Friday, September 5, 2008

Zocalo - L.A. vs. Seattle: Whose Pacific Rim is it?

I was going to wait for the actual Pod-cast to be available, but who knows when that will be. Here is a written summary.

Me and Michael Soto were in attendance to this event, which seeks to discuss developments at the ports of La / Long Beach in contrast with the ports of Seattle. There were a couple of speakers at this event.

Steven Erie (moderator): Professor of Political Science and Director of Urban Studies & Planning at University of California, San Diego

Thomas J. O'Brien (Representing LA/LB): Director of Research, Center For International Trade & Transportation, California State University, Long Beach

David Olson (Representing Seattle): Professor of Labor Studies at Washington University, an honest to god Knight of Norway.

Conclusion: After about 30 seconds, David Olson conceded. LA/Long Beach OWNS the pacific rim trade. At least for now.

The point wasn't really to showcase the competition between the two ports, but rather to highlight the challenges both ports are facing.

Obvious challenges: Environment, Labor, Congestion, Politics

It was interesting to learn the politics behind the location of the LA/ Long Beach port (collectively referred to as the San Pedro ports in academic circles).

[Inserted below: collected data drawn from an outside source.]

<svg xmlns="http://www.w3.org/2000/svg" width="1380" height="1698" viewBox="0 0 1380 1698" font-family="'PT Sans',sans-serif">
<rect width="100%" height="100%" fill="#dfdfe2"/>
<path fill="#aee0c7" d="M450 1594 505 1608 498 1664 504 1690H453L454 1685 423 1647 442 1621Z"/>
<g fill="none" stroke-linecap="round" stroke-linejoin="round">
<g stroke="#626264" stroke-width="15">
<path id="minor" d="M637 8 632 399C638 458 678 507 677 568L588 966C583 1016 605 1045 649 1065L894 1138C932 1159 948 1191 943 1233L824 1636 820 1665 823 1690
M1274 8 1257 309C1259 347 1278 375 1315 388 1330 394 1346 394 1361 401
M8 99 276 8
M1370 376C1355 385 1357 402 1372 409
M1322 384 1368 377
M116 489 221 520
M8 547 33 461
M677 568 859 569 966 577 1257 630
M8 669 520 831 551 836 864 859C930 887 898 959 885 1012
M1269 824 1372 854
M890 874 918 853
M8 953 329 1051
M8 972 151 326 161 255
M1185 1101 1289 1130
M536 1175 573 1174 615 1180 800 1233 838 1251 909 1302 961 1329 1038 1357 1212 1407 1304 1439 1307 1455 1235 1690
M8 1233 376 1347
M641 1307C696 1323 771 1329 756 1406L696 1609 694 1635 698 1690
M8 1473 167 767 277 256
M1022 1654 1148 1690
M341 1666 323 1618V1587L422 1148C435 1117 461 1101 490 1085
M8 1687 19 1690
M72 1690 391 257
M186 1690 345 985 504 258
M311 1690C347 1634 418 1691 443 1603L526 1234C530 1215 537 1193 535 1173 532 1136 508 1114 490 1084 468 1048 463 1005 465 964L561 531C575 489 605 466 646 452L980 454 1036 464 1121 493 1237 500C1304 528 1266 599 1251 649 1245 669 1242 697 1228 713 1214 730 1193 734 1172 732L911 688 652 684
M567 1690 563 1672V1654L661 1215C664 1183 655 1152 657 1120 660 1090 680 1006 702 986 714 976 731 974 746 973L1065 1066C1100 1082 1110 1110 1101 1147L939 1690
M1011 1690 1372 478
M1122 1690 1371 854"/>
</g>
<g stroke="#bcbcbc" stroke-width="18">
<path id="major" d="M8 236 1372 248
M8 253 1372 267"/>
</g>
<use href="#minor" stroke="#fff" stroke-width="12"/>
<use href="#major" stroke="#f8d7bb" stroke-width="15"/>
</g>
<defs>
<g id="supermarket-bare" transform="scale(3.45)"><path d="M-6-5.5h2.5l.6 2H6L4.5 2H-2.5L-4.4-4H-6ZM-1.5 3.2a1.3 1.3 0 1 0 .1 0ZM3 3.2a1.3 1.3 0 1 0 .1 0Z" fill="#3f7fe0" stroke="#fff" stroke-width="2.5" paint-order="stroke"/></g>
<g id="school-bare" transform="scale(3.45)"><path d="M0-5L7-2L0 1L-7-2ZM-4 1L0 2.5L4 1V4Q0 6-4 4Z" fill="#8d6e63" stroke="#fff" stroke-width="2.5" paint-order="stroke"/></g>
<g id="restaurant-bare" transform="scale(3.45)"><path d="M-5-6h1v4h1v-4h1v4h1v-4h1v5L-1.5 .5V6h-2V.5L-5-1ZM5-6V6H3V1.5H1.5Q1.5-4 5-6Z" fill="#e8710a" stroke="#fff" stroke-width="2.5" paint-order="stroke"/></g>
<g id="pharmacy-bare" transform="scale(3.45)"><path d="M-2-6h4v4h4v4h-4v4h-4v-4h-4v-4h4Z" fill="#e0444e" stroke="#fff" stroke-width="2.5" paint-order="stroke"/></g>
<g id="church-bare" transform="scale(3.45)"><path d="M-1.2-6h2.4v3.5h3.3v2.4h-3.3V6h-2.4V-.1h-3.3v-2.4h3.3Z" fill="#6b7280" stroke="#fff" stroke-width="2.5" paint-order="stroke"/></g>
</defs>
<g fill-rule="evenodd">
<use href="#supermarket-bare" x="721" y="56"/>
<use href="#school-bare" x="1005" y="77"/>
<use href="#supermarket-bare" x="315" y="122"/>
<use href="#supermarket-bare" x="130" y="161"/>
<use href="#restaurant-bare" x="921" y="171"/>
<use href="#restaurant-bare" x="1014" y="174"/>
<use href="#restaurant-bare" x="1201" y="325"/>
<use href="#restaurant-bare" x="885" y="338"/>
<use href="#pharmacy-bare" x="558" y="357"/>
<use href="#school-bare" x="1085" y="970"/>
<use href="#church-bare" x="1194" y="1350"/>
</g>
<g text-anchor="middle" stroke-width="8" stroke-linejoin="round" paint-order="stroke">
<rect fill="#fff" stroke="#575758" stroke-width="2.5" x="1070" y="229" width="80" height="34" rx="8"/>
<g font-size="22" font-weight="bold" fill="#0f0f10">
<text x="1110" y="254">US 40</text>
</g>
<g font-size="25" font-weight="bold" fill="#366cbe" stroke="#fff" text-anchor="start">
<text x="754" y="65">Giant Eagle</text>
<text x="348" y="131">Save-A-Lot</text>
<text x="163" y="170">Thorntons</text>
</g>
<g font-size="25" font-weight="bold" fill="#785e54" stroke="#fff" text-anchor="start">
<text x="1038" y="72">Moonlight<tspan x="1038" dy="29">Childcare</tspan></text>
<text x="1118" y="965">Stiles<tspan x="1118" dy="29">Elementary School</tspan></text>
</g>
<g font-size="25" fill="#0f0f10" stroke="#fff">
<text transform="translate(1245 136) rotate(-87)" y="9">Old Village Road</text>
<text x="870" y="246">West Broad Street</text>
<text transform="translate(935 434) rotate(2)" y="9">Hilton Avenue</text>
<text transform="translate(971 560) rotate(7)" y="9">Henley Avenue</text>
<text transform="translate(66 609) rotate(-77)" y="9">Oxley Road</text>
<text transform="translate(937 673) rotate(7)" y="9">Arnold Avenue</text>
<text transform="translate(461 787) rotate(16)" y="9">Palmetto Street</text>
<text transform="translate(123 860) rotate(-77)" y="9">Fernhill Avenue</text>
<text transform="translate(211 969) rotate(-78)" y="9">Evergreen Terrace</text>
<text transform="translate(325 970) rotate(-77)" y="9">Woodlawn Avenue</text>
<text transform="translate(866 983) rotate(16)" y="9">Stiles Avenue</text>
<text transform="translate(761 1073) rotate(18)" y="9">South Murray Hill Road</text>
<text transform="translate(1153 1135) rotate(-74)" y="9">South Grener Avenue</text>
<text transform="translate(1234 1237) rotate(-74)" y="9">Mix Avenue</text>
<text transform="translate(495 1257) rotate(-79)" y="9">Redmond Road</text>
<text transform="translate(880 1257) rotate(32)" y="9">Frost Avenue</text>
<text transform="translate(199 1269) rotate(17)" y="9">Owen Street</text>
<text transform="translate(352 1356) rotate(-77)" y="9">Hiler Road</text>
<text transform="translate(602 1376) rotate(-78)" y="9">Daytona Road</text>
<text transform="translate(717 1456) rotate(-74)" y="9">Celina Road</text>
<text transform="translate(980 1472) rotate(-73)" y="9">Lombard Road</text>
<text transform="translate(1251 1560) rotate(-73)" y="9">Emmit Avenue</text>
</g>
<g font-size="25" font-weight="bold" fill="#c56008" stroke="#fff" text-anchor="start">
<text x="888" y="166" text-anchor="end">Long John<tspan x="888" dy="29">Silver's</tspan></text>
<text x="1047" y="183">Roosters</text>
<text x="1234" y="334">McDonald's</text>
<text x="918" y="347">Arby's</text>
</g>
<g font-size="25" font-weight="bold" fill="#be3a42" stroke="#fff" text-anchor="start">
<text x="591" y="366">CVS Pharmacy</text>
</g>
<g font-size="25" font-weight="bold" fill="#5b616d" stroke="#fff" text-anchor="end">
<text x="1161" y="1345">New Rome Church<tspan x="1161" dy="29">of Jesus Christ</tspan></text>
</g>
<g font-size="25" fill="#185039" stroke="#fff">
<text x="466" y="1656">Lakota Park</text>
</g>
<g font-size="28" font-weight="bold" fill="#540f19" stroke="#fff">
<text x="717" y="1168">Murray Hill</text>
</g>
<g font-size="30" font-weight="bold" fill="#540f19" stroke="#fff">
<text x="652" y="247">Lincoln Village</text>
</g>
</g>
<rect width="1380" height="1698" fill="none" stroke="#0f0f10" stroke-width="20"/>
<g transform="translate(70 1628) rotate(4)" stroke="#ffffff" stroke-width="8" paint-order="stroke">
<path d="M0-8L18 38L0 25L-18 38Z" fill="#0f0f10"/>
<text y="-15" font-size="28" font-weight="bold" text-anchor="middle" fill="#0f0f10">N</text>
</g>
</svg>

The whole region was more or less owned by the railroad, and they wanted to put the port for the region in Santa Monica. When the Southern Pacific Railroad arrived at Los Angeles a controversy erupted over where to locate the sea port. The SP preferred Santa Monica, while others advocated for San Pedro Bay. The Long Wharf was built in 1893 at the north end of Santa Monica to accommodate large ships and was dubbed Port Los Angeles. At the time it was constructed it was the longest pier in the world at 4700 feet, and accommodated a train. The plan did not last: San Pedro Bay, now known as the Port of Los Angeles, was selected by the United States Congress in 1897.

The port is actually a public agency and the state has huge influence what can go on at the ports and port revenues stay in the port. Thus, the San Pedro Bay had better lobbyists so the were able to secure the largest economic engine of the state. Santa Monica received the consolation prize, an amusement park on a pier.

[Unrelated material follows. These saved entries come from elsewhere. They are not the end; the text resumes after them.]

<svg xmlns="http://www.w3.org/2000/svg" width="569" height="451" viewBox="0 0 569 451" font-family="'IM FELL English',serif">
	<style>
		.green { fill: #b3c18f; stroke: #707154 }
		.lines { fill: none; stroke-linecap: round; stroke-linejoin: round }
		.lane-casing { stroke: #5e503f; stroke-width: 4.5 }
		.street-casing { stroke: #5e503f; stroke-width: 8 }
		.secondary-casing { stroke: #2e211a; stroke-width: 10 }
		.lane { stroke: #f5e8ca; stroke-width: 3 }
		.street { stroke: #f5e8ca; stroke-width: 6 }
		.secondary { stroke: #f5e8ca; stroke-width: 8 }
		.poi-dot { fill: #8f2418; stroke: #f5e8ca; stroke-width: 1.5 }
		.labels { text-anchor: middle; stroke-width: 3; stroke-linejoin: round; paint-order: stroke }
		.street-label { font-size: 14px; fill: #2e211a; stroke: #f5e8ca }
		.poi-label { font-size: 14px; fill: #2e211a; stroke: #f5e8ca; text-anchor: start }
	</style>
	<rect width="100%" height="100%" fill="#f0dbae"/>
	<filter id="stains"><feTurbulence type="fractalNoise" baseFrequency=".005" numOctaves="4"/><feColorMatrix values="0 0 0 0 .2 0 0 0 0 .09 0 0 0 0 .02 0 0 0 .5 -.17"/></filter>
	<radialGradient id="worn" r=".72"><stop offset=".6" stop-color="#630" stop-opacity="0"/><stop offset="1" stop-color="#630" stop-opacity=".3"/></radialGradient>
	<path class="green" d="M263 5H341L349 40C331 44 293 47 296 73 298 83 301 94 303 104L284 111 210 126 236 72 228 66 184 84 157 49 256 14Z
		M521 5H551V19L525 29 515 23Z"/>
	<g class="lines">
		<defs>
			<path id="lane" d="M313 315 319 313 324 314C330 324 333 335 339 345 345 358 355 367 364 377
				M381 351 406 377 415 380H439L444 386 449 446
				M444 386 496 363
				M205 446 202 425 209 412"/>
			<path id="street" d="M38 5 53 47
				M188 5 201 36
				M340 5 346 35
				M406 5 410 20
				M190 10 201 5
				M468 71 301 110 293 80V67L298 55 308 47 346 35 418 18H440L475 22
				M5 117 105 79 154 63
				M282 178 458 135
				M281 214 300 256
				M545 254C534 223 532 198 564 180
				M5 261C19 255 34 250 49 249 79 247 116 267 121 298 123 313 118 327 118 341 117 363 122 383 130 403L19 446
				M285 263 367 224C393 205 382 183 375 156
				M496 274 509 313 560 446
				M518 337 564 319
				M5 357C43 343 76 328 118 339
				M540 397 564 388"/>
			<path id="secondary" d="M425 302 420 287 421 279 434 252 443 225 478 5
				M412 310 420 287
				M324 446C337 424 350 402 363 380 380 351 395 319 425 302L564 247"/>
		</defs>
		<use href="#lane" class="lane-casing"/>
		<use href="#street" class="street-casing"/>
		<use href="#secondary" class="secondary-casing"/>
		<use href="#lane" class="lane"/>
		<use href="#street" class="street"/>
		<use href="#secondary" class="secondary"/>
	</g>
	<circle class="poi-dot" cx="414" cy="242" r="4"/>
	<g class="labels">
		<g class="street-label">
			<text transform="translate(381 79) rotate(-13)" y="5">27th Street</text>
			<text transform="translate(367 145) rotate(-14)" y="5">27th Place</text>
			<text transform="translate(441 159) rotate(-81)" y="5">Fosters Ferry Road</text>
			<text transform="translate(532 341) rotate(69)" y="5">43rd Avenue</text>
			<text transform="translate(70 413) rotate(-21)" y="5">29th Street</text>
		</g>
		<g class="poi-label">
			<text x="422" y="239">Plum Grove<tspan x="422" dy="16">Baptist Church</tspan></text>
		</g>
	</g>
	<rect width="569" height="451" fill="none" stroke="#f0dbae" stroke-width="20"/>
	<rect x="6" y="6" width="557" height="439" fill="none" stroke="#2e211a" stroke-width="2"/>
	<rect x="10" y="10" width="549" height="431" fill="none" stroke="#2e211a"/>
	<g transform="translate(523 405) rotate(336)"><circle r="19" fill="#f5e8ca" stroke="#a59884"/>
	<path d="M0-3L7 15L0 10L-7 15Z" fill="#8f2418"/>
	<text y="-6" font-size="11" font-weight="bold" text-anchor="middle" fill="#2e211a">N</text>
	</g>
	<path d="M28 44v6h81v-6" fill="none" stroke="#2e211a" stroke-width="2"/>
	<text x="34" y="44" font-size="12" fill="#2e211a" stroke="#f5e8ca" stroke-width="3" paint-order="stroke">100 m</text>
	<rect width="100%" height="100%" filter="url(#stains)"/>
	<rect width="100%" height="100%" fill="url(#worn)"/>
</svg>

The port commissioners, one for Los Angeles and one for Long Beach, are appointed by the mayors of their respective cities. These cities place a different level of importance on the port. For Los Angeles which is connected to the port via a narrow umbilical cord whereas for Long Beach, the port is at the center of life for the city. Thus, the recent clean-port policies reflects the importance of the port for these cities and helps to explain their behavior.

For Seattle, the port is small beans. Only 1.7 million TEU's, or about what LA/ Long Beach pushes out over a 2-3 week period. The reason why so little stuff comes through Seattle is that there are many smaller ports in the region that compete directly with Seattle, and Seattle doesn't have captive cargo like LA/ LB. Captive cargo means that the cargo has to go there, as it is the final point of consumption for the cargo, cargo orginates or is destined for LA/ LB. Seattle doesn't have the population to be a major contender.